==== EXCERPT TO READ ====
Though he began the game with a strikeout on Monday, Gordon's first at-bat was memorable, and long.
Dee Gordon started off Monday's game for the Dodgers by striking out to open the first inning, something he did 17 times in his 62 leadoff starts in 2012. But the strikeout was no ordinary at-bat, as the final pitch was the 17th one thrown by Carlos Villanueva of the Cubs.
The pitches thrown took their toll on Villanueva, who walked two hitters and allowed two runs in the first inning, both on a single by Nick Punto. Villanueva faced only five batters before coming out of the game.
Gordon's previous career high for pitches seen in a plate appearance was nine, on June 16, 2012 against Philip Humber of the White Sox. He also had seven plate appearances of eight pitches in his career. Gordon said he didn't remember ever seeing that many pitches in one at-bat, not even at the lower levels or in high school.
"That's a great at-bat Dee has for us. The guy then walks the next two guys," manager Don Mattingly said after the game. "The next time he takes a close 3-2 pitch for ball four. That's the kind of thing you want to see from Dee. You can't go up there walking, but you do have to have control of the strike zone."
====
> **WORK REQUEST A**
Reproduce the passage on Dee Gordon's at-bat word for word. Begin with "Dee Gordon started" and stop after "in high school.".
> **WORK REQUEST B**
Using the passage on Dee Gordon's at-bat, answer these:
(i) What pitch number was the final pitch of Gordon's first-inning strikeout?
(ii) Which player drove in both first-inning runs with a single?
(iii) What was Gordon's previous career high for pitches seen in a plate appearance?
==== AVAILABLE DATA ====
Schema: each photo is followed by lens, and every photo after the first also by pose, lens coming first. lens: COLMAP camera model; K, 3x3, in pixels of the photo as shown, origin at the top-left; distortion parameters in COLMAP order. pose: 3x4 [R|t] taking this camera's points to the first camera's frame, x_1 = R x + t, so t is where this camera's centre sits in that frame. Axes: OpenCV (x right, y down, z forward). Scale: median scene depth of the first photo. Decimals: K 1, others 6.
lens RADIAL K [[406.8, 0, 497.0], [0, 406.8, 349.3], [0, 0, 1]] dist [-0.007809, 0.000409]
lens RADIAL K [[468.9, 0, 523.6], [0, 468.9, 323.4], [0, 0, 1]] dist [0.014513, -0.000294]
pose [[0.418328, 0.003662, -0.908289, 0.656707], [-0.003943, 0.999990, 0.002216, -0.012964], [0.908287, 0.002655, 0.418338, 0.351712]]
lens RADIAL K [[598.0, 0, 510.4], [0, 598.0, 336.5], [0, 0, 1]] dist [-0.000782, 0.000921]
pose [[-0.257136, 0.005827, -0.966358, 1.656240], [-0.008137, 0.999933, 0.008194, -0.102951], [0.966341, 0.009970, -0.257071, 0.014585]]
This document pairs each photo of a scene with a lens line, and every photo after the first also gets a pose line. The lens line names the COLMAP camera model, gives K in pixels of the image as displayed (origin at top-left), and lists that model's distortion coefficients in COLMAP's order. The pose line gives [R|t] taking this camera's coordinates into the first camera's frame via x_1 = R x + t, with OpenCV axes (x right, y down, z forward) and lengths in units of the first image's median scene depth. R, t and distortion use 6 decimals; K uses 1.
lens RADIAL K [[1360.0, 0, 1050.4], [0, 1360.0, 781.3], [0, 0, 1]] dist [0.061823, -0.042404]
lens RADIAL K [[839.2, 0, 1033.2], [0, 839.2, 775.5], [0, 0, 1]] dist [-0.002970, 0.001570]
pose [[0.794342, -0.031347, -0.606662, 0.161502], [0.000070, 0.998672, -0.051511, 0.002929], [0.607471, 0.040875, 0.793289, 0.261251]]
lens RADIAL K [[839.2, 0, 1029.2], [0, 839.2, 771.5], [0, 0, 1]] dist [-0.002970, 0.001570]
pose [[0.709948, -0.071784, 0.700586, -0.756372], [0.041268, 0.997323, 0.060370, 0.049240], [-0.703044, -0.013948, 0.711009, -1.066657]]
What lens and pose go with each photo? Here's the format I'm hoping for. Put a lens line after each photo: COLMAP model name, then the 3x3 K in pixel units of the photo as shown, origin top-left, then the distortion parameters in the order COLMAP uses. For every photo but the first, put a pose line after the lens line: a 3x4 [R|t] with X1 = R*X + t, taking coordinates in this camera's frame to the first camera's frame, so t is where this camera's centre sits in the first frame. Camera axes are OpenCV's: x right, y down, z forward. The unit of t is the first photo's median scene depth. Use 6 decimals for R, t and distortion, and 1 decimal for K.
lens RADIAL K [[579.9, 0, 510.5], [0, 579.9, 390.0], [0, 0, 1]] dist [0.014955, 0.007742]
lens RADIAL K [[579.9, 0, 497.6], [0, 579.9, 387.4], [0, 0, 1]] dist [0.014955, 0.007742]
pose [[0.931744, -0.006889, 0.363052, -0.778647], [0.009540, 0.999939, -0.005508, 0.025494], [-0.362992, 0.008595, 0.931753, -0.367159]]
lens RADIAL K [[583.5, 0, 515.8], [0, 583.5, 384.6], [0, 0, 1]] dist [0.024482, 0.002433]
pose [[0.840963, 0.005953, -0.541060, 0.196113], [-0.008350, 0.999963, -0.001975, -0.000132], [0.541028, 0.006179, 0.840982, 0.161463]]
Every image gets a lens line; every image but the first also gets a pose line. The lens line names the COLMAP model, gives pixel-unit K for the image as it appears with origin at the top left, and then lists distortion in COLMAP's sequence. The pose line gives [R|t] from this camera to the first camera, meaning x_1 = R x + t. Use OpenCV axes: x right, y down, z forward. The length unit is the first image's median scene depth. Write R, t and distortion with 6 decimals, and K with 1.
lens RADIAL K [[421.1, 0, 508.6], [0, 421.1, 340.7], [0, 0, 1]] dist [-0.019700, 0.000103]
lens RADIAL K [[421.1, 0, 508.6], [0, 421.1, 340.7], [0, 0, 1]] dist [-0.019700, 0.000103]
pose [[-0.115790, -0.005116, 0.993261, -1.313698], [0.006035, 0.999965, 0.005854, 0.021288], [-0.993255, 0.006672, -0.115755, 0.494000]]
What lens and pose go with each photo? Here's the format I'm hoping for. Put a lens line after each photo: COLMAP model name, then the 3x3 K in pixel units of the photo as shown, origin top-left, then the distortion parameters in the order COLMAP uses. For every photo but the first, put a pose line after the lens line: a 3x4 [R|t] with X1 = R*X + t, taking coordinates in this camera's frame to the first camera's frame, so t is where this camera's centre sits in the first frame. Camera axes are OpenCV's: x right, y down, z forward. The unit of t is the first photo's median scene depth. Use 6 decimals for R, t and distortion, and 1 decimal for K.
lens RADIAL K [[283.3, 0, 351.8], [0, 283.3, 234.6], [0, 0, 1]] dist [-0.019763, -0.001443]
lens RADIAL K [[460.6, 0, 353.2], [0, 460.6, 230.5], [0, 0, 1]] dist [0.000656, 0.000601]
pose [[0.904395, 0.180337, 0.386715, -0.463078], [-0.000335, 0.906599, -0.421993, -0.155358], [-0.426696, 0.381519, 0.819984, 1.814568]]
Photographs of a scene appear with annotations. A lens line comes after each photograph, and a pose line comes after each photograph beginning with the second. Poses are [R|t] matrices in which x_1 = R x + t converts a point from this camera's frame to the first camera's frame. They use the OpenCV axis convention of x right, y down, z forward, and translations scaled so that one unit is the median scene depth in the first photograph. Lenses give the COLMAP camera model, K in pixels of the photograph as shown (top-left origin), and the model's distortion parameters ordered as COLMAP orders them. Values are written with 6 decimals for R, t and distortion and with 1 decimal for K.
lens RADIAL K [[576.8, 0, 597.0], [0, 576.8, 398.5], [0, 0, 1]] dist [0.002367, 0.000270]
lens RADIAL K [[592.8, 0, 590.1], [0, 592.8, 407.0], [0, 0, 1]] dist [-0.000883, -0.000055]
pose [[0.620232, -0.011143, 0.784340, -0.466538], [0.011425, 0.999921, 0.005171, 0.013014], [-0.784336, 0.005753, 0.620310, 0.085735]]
====
> **FINAL ANSWER A**
Dee Gordon started off Monday's game for the Dodgers by striking out to open the first inning, something he did 17 times in his 62 leadoff starts in 2012. But the strikeout was no ordinary at-bat, as the final pitch was the 17th one thrown by Carlos Villanueva of the Cubs.
The pitches thrown took their toll on Villanueva, who walked two hitters and allowed two runs in the first inning, both on a single by Nick Punto. Villanueva faced only five batters before coming out of the game.
Gordon's previous career high for pitches seen in a plate appearance was nine, on June 16, 2012 against Philip Humber of the White Sox. He also had seven plate appearances of eight pitches in his career. Gordon said he didn't remember ever seeing that many pitches in one at-bat, not even at the lower levels or in high school.

> **FINAL ANSWER B**
(i) The 17th pitch.
(ii) Nick Punto.
(iii) Nine pitches.